» Problem statement:
Every line of the material that includes the word "casing" is to be shown.

(Data Opens)

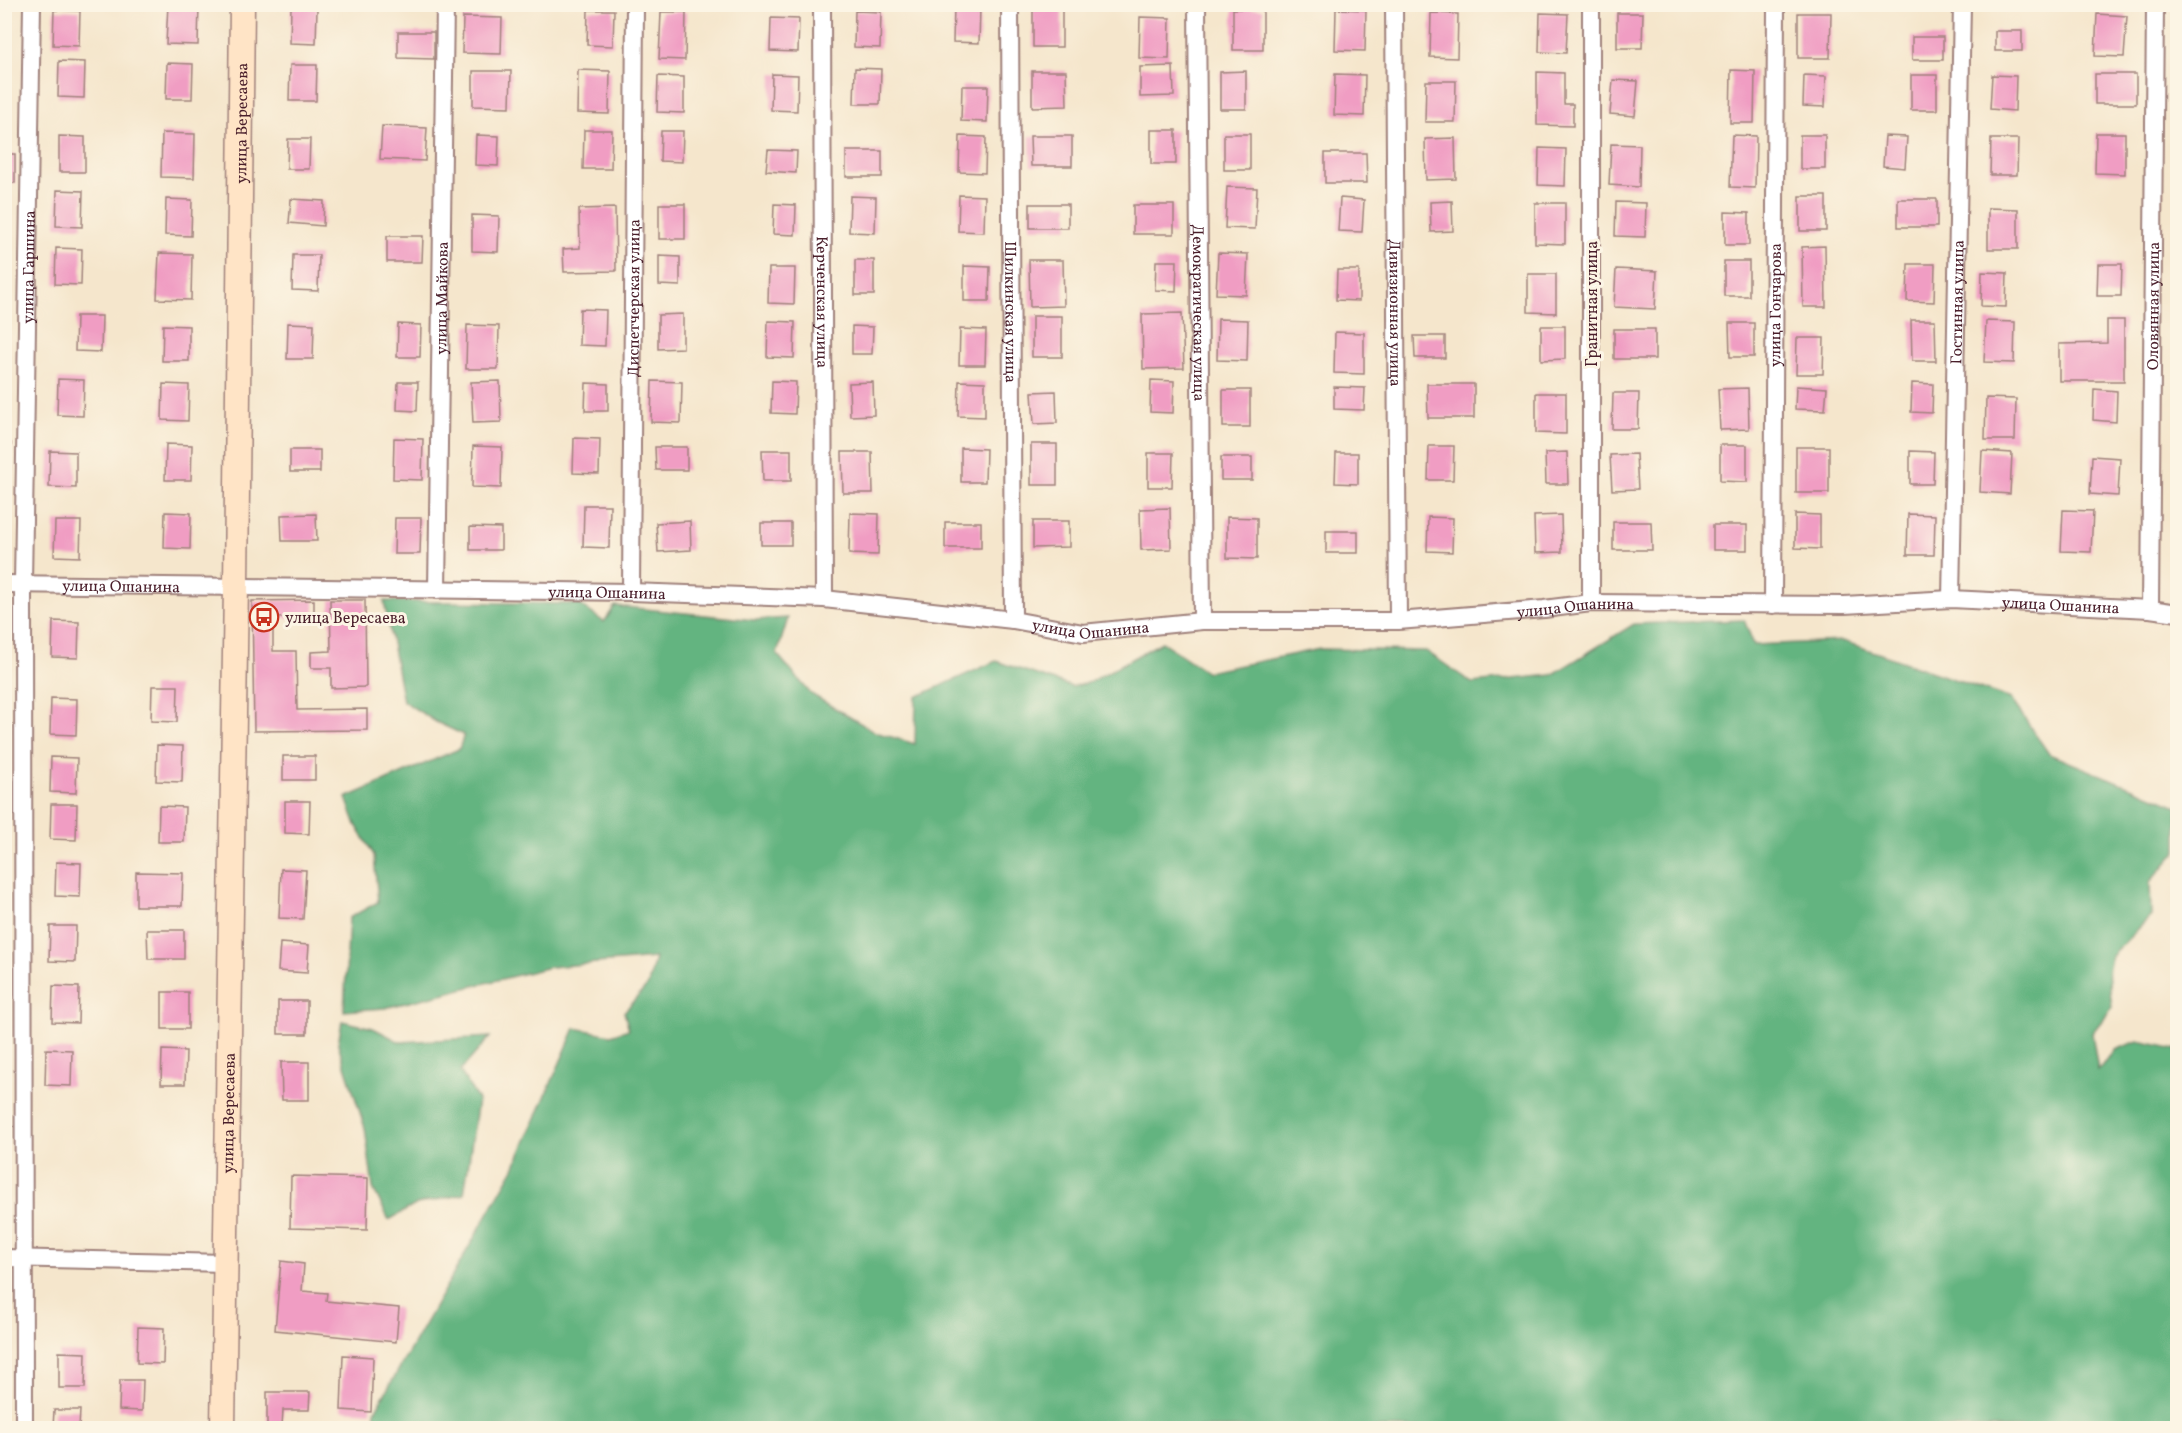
<svg xmlns="http://www.w3.org/2000/svg" width="2182" height="1433" viewBox="0 0 2182 1433" font-family="Vollkorn,serif">
	<style>
		.forest { fill: #63b480; stroke: #566a56; stroke-width: 1.5 }
		.building { fill: #f09dc3 }
		.lines { fill: none; stroke-linecap: round; stroke-linejoin: round }
		.street-casing { stroke: #a0827c; stroke-width: 20 }
		.secondary-casing { stroke: #a0827c; stroke-width: 27 }
		.street { stroke: #fff; stroke-width: 16 }
		.secondary { stroke: #ffe4c6; stroke-width: 24 }
		.labels { text-anchor: middle; stroke-width: 6; stroke-linejoin: round; paint-order: stroke }
		.street-label { font-size: 16px; fill: #4a1f2b; stroke: #fcf5e5 }
		.poi-label { font-size: 16px; fill: #4a1f2b; stroke: #fcf5e5; text-anchor: start }
	</style>
	<rect width="100%" height="100%" fill="#fcf5e5"/>
	<filter id="ink" filterUnits="userSpaceOnUse"><feTurbulence type="fractalNoise" baseFrequency=".0167" numOctaves="2"/><feDisplacementMap in="SourceGraphic" scale="12" xChannelSelector="R" yChannelSelector="G"/><feConvolveMatrix kernelMatrix="1 2 1 2 8 2 1 2 1" color-interpolation-filters="sRGB"/></filter>
	<filter id="wash" filterUnits="userSpaceOnUse"><feTurbulence type="fractalNoise" baseFrequency=".008" numOctaves="4" result="noise"/><feDisplacementMap in="SourceGraphic" scale="24" xChannelSelector="R" yChannelSelector="G"/><feGaussianBlur stdDeviation="1.35" result="paint"/><feColorMatrix in="noise" values="0 0 0 0 0 0 0 0 0 0 0 0 0 0 0 0 0 1.4 0 .05"/><feComposite in="paint" operator="in"/></filter>
	<g filter="url(#wash)">
		<rect width="100%" height="100%" fill="#f5e6cc"/>
		<path class="forest" d="M384,601L579,604L604,622L615,606L755,620L788,618L777,654L811,694L875,732L915,744L916,697L996,661L1072,687L1090,682L1162,642L1207,672L1320,649L1426,651L1472,683L1552,675L1634,624L1744,620L1754,645L1843,641L2011,699L2049,754L2177,806V851L2150,882L2151,916L2111,956L2108,972L2112,1008L2092,1033L2098,1070L2115,1050L2138,1041L2177,1049V1428H374L375,1411L514,1168L575,1028L611,1035L629,1029L624,1012L648,985L655,958L550,967L385,1008L344,1011L349,918L378,902L374,855L356,825L346,798L459,749L464,735L436,722L403,701Z
			M342,1021L373,1028L400,1042L490,1037L460,1071L478,1100L464,1194L417,1204L389,1220L373,1188L365,1128L338,1044Z"/>
		<g id="blocks">
			<path class="building" d="M168,4H199L198,45L166,44Z
				M291,7L317,8L316,44L290,43Z
				M954,7H980L979,43L953,42Z
				M1033,8H1062V47H1033Z
				M1233,9H1263V50H1233Z
				M1336,9L1366,10L1365,51L1335,50Z
				M4,10H8L7,45H4Z
				M54,10L80,11L79,46L53,45Z
				M588,10H614L613,46L587,45Z
				M855,11L881,12L880,48L854,47Z
				M661,12H686L685,60L659,59Z
				M1431,13L1458,14L1457,58L1430,57Z
				M1540,13L1568,14L1566,53L1539,52Z
				M1617,13H1643L1642,48H1617Z
				M1798,13H1831L1830,58H1798Z
				M2097,14L2127,16L2124,57L2095,56Z
				M463,17L502,18L501,54L462,53Z
				M1140,17L1170,18L1169,59L1139,58Z
				M771,18L799,19L798,52L770,51Z
				M1995,31H2022V51H1995Z
				M398,32H434V59L398,58Z
				M1912,37H1943V60H1912Z
				M59,61L85,62L84,98L58,97Z
				M167,63L193,64L192,99H166Z
				M4,64H8L7,97H4Z
				M290,65H317L316,101H289Z
				M1173,66L1174,96L1140,97V67Z
				M855,68L881,69L880,104H854Z
				M578,70L610,71L609,114L577,113Z
				M1731,70L1755,71L1754,123H1730Z
				M473,71H511L510,107L473,106Z
				M1032,71H1066L1067,106L1032,107Z
				M1246,71V109H1220V72Z
				M1537,72L1564,73V104H1573V126L1537,125Z
				M772,74L798,75L797,111L771,110Z
				M1335,74L1365,75L1364,116L1334,115Z
				M2095,74H2136V104H2095Z
				M1804,75L1826,76L1825,107L1803,106Z
				M1911,75H1937V110H1911Z
				M1992,75L2016,76L2015,111L1990,109Z
				M658,76L684,77V113L657,112Z
				M1613,80L1638,81L1635,116L1610,114Z
				M1426,81H1456L1455,122H1425Z
				M962,86H988L987,122L961,121Z
				M4,118H10V154H15V183H4Z
				M382,126L427,128L425,161L380,159Z
				M584,130H612L611,169H583Z
				M1151,130H1176V164H1151Z
				M661,131H683L682,162L660,161Z
				M162,133L195,134L194,178L161,177Z
				M2096,133H2125V174L2095,173Z
				M1224,134H1250V170H1224Z
				M476,135L499,136L498,166L475,165Z
				M1732,135L1756,136L1755,188L1730,187Z
				M1800,135H1825V169H1800Z
				M59,136L85,137V172H59Z
				M960,136L986,137L985,173L959,172Z
				M1030,136H1072V166H1031Z
				M1885,136L1907,137L1905,168L1883,166Z
				M1455,138L1456,179L1426,180L1425,139Z
				M288,139H310L309,169H287Z
				M1991,139H2018L2017,175H1990Z
				M1611,144L1640,145L1639,187L1609,185Z
				M1539,148L1566,149L1565,186L1538,185Z
				M768,150L797,151L796,173L766,171Z
				M846,151H882V177H846Z
				M1325,153H1366L1367,183H1325Z
				M1227,187L1257,188L1255,229L1225,228Z
				M57,190L83,191L82,227L56,226Z
				M4,194H10L9,230L4,229Z
				M959,195L985,196L984,232L958,231Z
				M850,196L876,197L875,233L849,232Z
				M1800,196H1826V231H1800Z
				M1340,198L1364,200L1362,232L1338,231Z
				M166,199L192,200L191,236L165,235Z
				M291,199L324,201L323,226L289,223Z
				M1898,199H1937V227H1898Z
				M1452,201L1453,231L1431,232L1430,202Z
				M1616,202L1646,203L1645,237L1615,236Z
				M1535,203H1565V244L1535,243Z
				M659,204H685V239H659Z
				M774,204L796,205L795,235L773,234Z
				M1030,204H1068V228H1030Z
				M1133,205H1174V234H1133Z
				M615,208L616,271L564,272L563,249L580,248L579,209Z
				M1988,208L2018,209V249H1988Z
				M1725,212L1749,213V245H1725Z
				M472,215L499,216L498,252L472,251Z
				M387,236H423L422,262H387Z
				M1825,246L1826,307H1803L1802,247Z
				M56,248L82,249L81,285L55,284Z
				M159,253L192,254L191,300L157,299Z
				M1218,253L1248,254L1246,295L1216,294Z
				M4,255H9L10,281H4Z
				M293,255H319L318,291L292,290Z
				M659,256L680,257V286L659,285Z
				M855,260H874V295H855Z
				M1029,260H1063L1064,306L1030,307Z
				M1156,261H1177L1176,291L1155,290Z
				M1724,261H1749V296H1724Z
				M1908,264H1935L1934,302L1907,301Z
				M2098,264H2122L2121,296H2097Z
				M964,266L990,267L989,301H964Z
				M769,268H795L794,304L768,303Z
				M1616,269L1657,271L1655,309L1614,307Z
				M1337,270H1359V301L1336,300Z
				M1982,272L2007,273L2006,307L1981,306Z
				M1528,274H1556V313L1528,312Z
				M580,309L606,310L605,346L579,345Z
				M1182,313L1184,368L1143,369L1142,314Z
				M683,314V348L658,349V315Z
				M76,316H102L101,352L75,351Z
				M1032,316H1062V357H1032Z
				M1218,319L1248,320L1247,361L1217,360Z
				M1911,320H1935L1936,361H1912Z
				M2107,320H2124V381H2059V344L2107,343Z
				M768,321L795,322L794,358L767,357Z
				M1986,321L2015,322L2014,363L1984,362Z
				M288,323L314,324L313,359H287Z
				M1729,323H1754V357H1730Z
				M398,324L421,325L420,357H397Z
				M163,325L189,326V361H162Z
				M467,325L499,326L498,369H466Z
				M4,326H8L7,362H4Z
				M852,326L873,327L872,354H852Z
				M1541,326H1565V359L1541,360Z
				M960,329L986,330L985,365H959Z
				M1614,329H1655V359H1614Z
				M1335,332L1364,333V374L1334,373Z
				M1414,336H1445V358H1415Z
				M1797,338H1824L1823,374H1796Z
				M58,379L84,380L83,416L57,415Z
				M1151,380L1174,381L1173,413L1150,412Z
				M4,381H8L7,416H4Z
				M500,381L501,422L473,423L471,382Z
				M652,381L682,382L681,423L651,422Z
				M772,381L796,382L795,414L771,413Z
				M959,381L985,382V417L958,416Z
				M398,382H418L417,411L397,410Z
				M873,382L874,415L850,416L849,383Z
				M586,383L608,384V411H585Z
				M1912,383L1933,384L1932,413L1911,412Z
				M163,384L189,385L188,421L162,420Z
				M1427,384H1474V418H1428Z
				M1796,386L1827,388L1825,410L1795,409Z
				M1334,387L1365,388L1364,410L1334,409Z
				M1748,388L1749,429L1720,430L1718,389Z
				M2094,389L2117,391L2116,422L2093,420Z
				M1223,390H1250V427H1223Z
				M1056,391L1057,423L1034,424L1032,392Z
				M1536,393H1566V434L1536,433Z
				M1613,393H1639L1638,429H1612Z
				M1986,398L2016,399L2015,440H1985Z
				M394,438L423,439L422,480L393,479Z
				M574,438L600,439L599,474L573,473Z
				M5,443H11L10,485L5,484Z
				M166,444L192,445L191,480H165Z
				M1031,444H1057V485H1031Z
				M1720,445H1747V482L1720,481Z
				M473,446L502,447L501,488L472,487Z
				M1429,446H1454L1453,480H1428Z
				M655,447H687V470H656Z
				M1796,447H1829V493H1796Z
				M961,448L986,449L985,482H961Z
				M290,450H320V472H290Z
				M762,450H791V481H763Z
				M50,451L76,452V488L49,487Z
				M1910,451L1934,452L1933,484H1910Z
				M1982,451L2012,453L2010,494L1980,492Z
				M842,452H872L873,493H843Z
				M1567,452L1568,484H1546L1545,453Z
				M1148,453H1173L1172,487H1148Z
				M1336,453H1358V484L1335,483Z
				M1636,454L1638,489L1612,490L1610,455Z
				M2092,456L2120,458L2118,496L2090,494Z
				M1221,457H1252V480H1221Z
				M584,505H610L609,548L583,547Z
				M1170,508L1171,549L1141,550L1140,509Z
				M2063,510L2093,511L2091,552L2061,551Z
				M165,512L191,513L190,549L164,548Z
				M850,513L879,514L878,555L849,554Z
				M316,514L317,541H282L281,515Z
				M1795,514L1820,515V549L1795,548Z
				M1908,514L1935,515L1934,555H1907Z
				M1561,515L1562,552L1535,553L1534,516Z
				M1227,517L1257,518V559L1227,558Z
				M1428,517L1453,518L1452,552L1427,551Z
				M395,518H421L420,554H394Z
				M55,521H81L80,557L54,556Z
				M690,521L691,550L658,552L656,523Z
				M1033,521H1069V547L1033,548Z
				M945,522H981V548H945Z
				M1613,522H1651L1652,550H1613Z
				M761,523H791V545H761Z
				M1713,525H1747V550H1713Z
				M470,527L501,528V550H470Z
				M1326,531H1358V553H1326Z
				M314,600V617L273,618V651H296L297,710L367,709V730L254,731L252,601Z
				M330,600H365L366,687L331,688V668H311V652L331,651Z
				M53,621L79,622L78,658L52,657Z
				M152,686H178L177,722L151,721Z
				M51,698L77,699L76,735L50,734Z
				M157,745L183,746L182,782L156,781Z
				M283,756H315V780H283Z
				M51,757L77,758L76,793L50,792Z
				M285,801H310L309,834L285,833Z
				M51,804H77L76,840L50,839Z
				M159,806L185,807L184,842H158Z
				M56,862L81,863L80,897L55,896Z
				M281,869L306,870L303,919L279,918Z
				M136,872L183,873L182,906H136Z
				M50,926H76L75,962L49,961Z
				M147,930H184V959H148Z
				M280,943L309,945L307,973L278,971Z
				M53,986L79,987L78,1023L52,1022Z
				M162,992H188V1029H162Z
				M278,1001H307V1034H278Z
				M46,1049L72,1050L71,1086L45,1085Z
				M162,1050L186,1051L185,1084H161Z
				M281,1062H309V1100H282Z
				M291,1176L368,1178L367,1230L290,1228Z
				M281,1261L304,1264L302,1291L327,1293L326,1301L399,1308L396,1342L275,1330Z
				M138,1327L164,1328L163,1364L137,1363Z
				M59,1352L86,1353L85,1388H59Z
				M343,1355L373,1357L371,1412L341,1410Z
				M120,1380H143L142,1411L119,1410Z
				M267,1392H310L309,1410H283L282,1426H267Z
				M54,1410H80L79,1428H53Z
				M143,1423H168L167,1428H143Z"/>
		</g>
	</g>
	<g filter="url(#ink)">
		<use href="#blocks" fill-opacity="0" stroke="#a0827c" stroke-width="1.5"/>
		<g class="lines">
			<g class="street-casing">
				<g id="street">
					<path id="s1" d="M822,4L824,599"/>
					<path id="s2" d="M1010,4L1013,620"/>
					<path id="s3" d="M1197,4L1202,621"/>
					<path id="s4" d="M1394,4L1398,621"/>
					<path id="s5" d="M4,584L631,592L824,599L1013,620L1083,633L1202,621H1398L1544,609L1591,603L1844,605L1951,599L2150,609L2178,613"/>
					<path id="s6" d="M437,590L445,4"/>
					<path id="s7" d="M631,592L635,4"/>
					<path id="s8" d="M1951,599L1962,4"/>
					<path d="M1591,603V4"/>
					<path id="s9" d="M1773,605L1776,4"/>
					<path id="s10" d="M2150,609L2155,4"/>
					<path d="M4,1258L226,1263"/>
					<path id="s11" d="M24,1428L23,584L32,4"/>
				</g>
			</g>
			<g class="secondary-casing">
				<g id="secondary">
					<path id="s12" d="M223,1428L236,586L242,4"/>
				</g>
			</g>
			<use href="#street" class="street"/>
			<use href="#secondary" class="secondary"/>
		</g>
	</g>
	<defs>
		<g id="bus-ring" transform="scale(1.5)"><circle r="9.5" fill="#fcf5e5" stroke="#c8321e" stroke-width="1.5"/><path d="M-5-6H5V4H4V6H2V4H-2V6H-4V4H-5ZM-3.5-4V0h7V-4ZM-3.5 1.2v1.5H-2V1.2ZM2 1.2v1.5H3.5V1.2Z" fill="#c8321e"/></g>
	</defs>
	<g fill-rule="evenodd">
		<use href="#bus-ring" x="264" y="617"/>
	</g>
	<g class="labels">
		<g class="street-label">
			<text dy="6" stroke="none"><textPath href="#s12" startOffset="1305">улица Вересаева</textPath></text>
			<text dy="6" stroke="none"><textPath href="#s11" startOffset="1161">улица Гаршина</textPath></text>
			<text dy="6" stroke="none"><textPath href="#s6" startOffset="292">улица Майкова</textPath></text>
			<text dy="6" stroke="none"><textPath href="#s7" startOffset="294">Диспетчерская улица</textPath></text>
			<text dy="6" stroke="none"><textPath href="#s1" startOffset="298">Керченская улица</textPath></text>
			<text dy="6" stroke="none"><textPath href="#s8" startOffset="297">Гостинная улица</textPath></text>
			<text transform="translate(1591 304) rotate(-90)" y="6">Гранитная улица</text>
			<text dy="6" stroke="none"><textPath href="#s9" startOffset="300">улица Гончарова</textPath></text>
			<text dy="6" stroke="none"><textPath href="#s10" startOffset="303">Оловянная улица</textPath></text>
			<text dy="6" stroke="none"><textPath href="#s2" startOffset="308">Шилкинская улица</textPath></text>
			<text dy="6" stroke="none"><textPath href="#s3" startOffset="309">Демократическая улица</textPath></text>
			<text dy="6" stroke="none"><textPath href="#s4" startOffset="309">Дивизионная улица</textPath></text>
			<text dy="6" stroke="none"><textPath href="#s5" startOffset="117">улица Ошанина</textPath></text>
			<text dy="6" stroke="none"><textPath href="#s5" startOffset="603">улица Ошанина</textPath></text>
			<text dy="6" stroke="none"><textPath href="#s5" startOffset="2061">улица Ошанина</textPath></text>
			<text dy="6" stroke="none"><textPath href="#s5" startOffset="1575">улица Ошанина</textPath></text>
			<text dy="6" stroke="none"><textPath href="#s5" startOffset="1089">улица Ошанина</textPath></text>
			<text dy="6" stroke="none"><textPath href="#s12" startOffset="315">улица Вересаева</textPath></text>
		</g>
		<g class="poi-label">
			<text x="285" y="623">улица Вересаева</text>
		</g>
	</g>
	<rect width="2182" height="1433" fill="none" stroke="#fcf5e5" stroke-width="24"/>
</svg>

(Data Closes)

» Answer area:
		.street-casing { stroke: #a0827c; stroke-width: 20 }
		.secondary-casing { stroke: #a0827c; stroke-width: 27 }
			<g class="street-casing">
			<g class="secondary-casing">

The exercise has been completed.